→ Обязательные задания:
[1] Определите, согласуются ли с отрывком «Непочатый край» утверждения (a), (b) и (c). Для каждого ответьте «да» или «нет» и приведите решающие слова отрывка дословно в кавычках.
(a) Сашка часто ходил в лес вместе с отцом.
(b) Александр Николаевич Орлов помнит, в каком году и в какое время года проходили походы.
(c) Сытое общество потребления воспитывает мужчин и женщин.
[2] Воспроизведите без изменений фрагмент отрывка «Непочатый край»: всё от слов «Непочатый край» и до слов «убийцы и палачи.» включительно.
[3] Напишите продолжение отрывка «Непочатый край», начиная сразу после его последнего предложения.

→ Отрывок:

**********

Сегодня: Пятница 26 Апрель 2024 г.

Непочатый край

2 Сентябрь 2022 г.
Глядя на теперешних детей, на подростков и молодежь, мало кому поверится, что шестилетний пацан может сам бегать в военный лес, наполненный притаившейся смертью. А ведь не так давно это было в порядке вещей. А еще лет на 20 подальше такие же дети не просто бегали в лес, а носили донесения в партизанские отряды, ходили на задания, сражались и умирали наравне со взрослыми. Показывали такую решимость и презрение к смерти, что содрогались от страха матерые убийцы и палачи.

Но времена меняются, сытое общество потребления не воспитывает мужчин и женщин, оно выращивает население, способное лишь потреблять и не способное на свершения, не способное отдавать.

Сашка редко ходил с отцом в лес. Даже сейчас Александр Николаевич Орлов может вспомнить всего несколько совместных с отцом походов в Долину смерти. Может от этого, а может от той трагедии, которую увидел на поле боя ребенок, его память очень отчетливо сохранила эти моменты. Рассказы, прогулки по лесу насыщенны деталями воспоминаний и красками. Он помнит все: год, время года, что видел, что нашел, кто что говорил, комментируя находки.

**********

→ Записи:
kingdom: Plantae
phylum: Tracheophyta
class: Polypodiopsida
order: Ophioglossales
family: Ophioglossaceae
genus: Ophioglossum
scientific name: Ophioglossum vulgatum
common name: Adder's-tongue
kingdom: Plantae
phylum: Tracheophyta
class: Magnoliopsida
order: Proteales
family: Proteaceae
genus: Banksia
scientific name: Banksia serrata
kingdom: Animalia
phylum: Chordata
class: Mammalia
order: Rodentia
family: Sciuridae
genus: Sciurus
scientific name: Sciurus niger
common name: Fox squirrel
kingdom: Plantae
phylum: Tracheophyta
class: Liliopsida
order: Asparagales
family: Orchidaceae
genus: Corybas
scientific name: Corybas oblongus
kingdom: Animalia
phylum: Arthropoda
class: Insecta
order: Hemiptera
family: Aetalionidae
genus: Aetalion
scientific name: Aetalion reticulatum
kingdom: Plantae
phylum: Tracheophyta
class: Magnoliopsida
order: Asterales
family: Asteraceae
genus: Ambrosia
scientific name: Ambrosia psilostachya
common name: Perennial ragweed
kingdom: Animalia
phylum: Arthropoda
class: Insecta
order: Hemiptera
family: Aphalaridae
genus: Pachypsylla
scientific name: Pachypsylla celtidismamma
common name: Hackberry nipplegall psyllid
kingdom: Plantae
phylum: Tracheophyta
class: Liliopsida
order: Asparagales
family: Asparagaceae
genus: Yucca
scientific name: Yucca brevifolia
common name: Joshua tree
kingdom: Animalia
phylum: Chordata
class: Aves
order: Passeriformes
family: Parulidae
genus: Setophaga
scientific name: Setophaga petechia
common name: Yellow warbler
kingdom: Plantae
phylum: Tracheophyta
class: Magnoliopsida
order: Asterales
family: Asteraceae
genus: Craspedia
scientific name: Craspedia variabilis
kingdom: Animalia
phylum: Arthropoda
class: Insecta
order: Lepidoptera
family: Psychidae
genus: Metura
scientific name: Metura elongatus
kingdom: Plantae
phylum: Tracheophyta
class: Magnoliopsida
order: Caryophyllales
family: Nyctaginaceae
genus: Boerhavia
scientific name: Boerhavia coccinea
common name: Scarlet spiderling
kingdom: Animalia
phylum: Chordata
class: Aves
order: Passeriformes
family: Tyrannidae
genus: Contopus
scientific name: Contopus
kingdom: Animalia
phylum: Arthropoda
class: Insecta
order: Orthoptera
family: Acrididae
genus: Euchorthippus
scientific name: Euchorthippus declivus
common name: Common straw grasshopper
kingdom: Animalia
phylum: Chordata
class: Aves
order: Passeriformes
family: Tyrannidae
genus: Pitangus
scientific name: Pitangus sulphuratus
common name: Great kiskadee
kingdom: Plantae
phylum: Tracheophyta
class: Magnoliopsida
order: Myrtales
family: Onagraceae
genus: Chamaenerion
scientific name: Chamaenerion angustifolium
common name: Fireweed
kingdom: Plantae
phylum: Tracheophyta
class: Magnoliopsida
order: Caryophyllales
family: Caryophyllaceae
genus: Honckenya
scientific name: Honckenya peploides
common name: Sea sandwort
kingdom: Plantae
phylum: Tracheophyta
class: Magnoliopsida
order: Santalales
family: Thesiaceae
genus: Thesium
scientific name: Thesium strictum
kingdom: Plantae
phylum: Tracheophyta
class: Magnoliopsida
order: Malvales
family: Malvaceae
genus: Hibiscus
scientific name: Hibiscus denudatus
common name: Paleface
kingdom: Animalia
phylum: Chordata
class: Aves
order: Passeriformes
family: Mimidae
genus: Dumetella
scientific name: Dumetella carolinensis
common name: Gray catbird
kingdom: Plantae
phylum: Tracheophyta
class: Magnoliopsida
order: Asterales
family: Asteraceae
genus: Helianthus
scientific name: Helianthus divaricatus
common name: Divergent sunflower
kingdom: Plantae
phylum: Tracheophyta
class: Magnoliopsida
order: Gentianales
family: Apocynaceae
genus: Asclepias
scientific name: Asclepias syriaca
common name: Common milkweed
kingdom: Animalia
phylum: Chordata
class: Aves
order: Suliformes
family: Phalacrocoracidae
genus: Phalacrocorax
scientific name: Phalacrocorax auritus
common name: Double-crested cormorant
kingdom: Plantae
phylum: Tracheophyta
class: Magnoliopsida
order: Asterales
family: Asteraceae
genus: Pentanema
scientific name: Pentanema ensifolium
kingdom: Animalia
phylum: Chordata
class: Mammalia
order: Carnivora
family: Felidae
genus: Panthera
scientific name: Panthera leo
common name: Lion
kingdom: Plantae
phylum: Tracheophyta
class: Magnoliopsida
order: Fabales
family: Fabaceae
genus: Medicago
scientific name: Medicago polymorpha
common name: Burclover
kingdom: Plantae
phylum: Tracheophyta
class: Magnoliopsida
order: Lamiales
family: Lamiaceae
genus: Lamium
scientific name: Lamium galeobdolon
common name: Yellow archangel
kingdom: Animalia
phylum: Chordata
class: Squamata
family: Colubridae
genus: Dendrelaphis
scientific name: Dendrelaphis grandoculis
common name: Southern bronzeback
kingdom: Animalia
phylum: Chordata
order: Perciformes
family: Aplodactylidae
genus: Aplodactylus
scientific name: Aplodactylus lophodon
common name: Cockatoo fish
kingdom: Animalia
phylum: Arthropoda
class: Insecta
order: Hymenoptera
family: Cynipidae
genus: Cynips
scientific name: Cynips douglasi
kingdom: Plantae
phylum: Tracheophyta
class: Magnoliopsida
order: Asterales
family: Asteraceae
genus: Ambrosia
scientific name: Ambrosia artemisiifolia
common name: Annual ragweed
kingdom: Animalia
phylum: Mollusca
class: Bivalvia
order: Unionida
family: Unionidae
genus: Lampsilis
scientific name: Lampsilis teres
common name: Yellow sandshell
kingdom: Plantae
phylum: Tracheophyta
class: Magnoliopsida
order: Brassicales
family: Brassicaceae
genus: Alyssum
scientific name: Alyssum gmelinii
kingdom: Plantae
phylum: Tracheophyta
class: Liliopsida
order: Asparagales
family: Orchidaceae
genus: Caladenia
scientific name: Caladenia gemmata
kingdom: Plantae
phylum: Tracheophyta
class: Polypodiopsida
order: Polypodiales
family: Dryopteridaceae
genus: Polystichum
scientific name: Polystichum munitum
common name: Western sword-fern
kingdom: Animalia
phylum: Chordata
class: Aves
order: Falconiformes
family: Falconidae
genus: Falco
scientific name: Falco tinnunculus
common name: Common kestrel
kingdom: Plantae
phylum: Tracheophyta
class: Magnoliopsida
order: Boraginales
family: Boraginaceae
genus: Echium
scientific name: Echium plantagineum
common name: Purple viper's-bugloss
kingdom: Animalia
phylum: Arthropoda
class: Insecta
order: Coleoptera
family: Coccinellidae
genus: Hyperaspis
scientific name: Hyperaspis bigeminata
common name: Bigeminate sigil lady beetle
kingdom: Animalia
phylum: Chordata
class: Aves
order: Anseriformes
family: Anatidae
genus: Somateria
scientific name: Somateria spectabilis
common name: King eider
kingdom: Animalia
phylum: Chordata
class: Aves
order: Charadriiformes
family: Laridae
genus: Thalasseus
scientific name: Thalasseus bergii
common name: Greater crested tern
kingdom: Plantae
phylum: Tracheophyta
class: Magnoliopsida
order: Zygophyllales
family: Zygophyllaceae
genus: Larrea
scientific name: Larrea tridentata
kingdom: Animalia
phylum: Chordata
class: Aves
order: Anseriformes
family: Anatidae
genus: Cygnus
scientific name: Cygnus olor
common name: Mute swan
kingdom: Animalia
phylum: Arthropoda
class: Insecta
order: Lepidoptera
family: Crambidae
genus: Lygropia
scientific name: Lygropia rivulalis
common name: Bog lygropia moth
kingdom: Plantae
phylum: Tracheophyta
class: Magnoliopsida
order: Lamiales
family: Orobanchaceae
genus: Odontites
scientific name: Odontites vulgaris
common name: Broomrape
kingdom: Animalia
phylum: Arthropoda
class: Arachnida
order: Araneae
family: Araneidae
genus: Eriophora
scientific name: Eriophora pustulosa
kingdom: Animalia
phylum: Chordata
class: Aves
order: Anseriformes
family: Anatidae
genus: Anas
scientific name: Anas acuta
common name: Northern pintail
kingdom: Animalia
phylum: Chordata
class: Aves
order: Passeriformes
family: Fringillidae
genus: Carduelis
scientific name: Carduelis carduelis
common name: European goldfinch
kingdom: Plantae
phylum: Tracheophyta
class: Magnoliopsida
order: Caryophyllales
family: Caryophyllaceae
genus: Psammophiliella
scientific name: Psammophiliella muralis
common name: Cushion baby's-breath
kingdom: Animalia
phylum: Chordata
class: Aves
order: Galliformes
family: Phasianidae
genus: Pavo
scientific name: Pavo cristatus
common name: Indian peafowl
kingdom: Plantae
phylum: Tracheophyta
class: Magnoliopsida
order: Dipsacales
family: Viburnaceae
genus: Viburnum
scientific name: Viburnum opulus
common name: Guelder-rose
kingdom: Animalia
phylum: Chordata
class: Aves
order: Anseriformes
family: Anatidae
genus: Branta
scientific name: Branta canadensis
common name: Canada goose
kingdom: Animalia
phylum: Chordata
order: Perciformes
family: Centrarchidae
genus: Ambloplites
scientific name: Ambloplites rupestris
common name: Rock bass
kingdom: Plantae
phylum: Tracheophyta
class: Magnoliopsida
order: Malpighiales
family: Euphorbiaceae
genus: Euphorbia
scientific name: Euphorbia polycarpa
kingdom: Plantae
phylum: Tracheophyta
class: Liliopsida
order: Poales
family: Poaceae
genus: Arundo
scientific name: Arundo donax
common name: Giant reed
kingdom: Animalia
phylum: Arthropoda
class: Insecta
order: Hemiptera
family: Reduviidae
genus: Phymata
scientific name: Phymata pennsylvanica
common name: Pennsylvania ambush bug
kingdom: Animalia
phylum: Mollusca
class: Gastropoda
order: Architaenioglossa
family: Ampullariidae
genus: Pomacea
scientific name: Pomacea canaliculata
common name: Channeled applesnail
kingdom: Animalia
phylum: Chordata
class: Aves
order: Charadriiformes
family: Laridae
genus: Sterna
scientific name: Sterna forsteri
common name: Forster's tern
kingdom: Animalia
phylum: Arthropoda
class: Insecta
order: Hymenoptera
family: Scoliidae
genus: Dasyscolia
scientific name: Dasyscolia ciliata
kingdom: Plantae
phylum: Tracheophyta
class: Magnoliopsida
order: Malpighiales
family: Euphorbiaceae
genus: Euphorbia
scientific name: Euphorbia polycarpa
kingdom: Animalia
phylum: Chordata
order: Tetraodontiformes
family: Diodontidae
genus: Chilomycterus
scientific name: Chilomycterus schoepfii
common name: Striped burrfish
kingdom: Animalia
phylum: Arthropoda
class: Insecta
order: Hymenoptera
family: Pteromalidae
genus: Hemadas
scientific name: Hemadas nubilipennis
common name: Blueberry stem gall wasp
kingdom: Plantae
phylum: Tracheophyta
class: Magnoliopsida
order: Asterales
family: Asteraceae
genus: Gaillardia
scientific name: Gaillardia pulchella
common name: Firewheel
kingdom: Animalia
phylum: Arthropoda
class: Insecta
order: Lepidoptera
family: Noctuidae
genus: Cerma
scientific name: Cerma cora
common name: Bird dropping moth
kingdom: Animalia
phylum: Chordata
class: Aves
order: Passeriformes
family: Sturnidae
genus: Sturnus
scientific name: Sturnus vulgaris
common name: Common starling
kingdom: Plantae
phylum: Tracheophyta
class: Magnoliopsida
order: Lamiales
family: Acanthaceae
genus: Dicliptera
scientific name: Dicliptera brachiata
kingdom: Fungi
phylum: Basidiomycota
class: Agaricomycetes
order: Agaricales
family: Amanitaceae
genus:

**********

→ Ответы по порядку:
[1]
(a) Нет: «Сашка редко ходил с отцом в лес».
(b) Да: «Он помнит все: год, время года, что видел, что нашел».
(c) Нет: «сытое общество потребления не воспитывает мужчин и женщин».

[2]
Непочатый край

2 Сентябрь 2022 г.
Глядя на теперешних детей, на подростков и молодежь, мало кому поверится, что шестилетний пацан может сам бегать в военный лес, наполненный притаившейся смертью. А ведь не так давно это было в порядке вещей. А еще лет на 20 подальше такие же дети не просто бегали в лес, а носили донесения в партизанские отряды, ходили на задания, сражались и умирали наравне со взрослыми. Показывали такую решимость и презрение к смерти, что содрогались от страха матерые убийцы и палачи.

[3]
Весна 1967 года. Не так давно страна отметила двадцать лет Победы. День Победы стал официальным выходным, праздничным днем. Оставшиеся в живых ветераны получили первую послевоенную медаль, юбилейную, за Память. Уже появилась или на днях появится могила Неизвестного солдата у Кремлевской стены. Но еще сотни тысяч неизвестных солдат оставались непогребенными на местах своей гибели в полях, лесах и болотах. Десятки тысяч из них, здесь, в районе Мясного Бора, в Долине смерти. Это сейчас в Долине лес, можно сказать, непролазные джунгли, прерываемые лишь квадратами вырубок. Тогда лес еще не хотел и не мог вырасти в земле засыпанной железом и костями. Тогда только разорванные снарядами пни и стволы гнили на корню или упав от времени на земле. Только начинал подниматься хилый ольшаник.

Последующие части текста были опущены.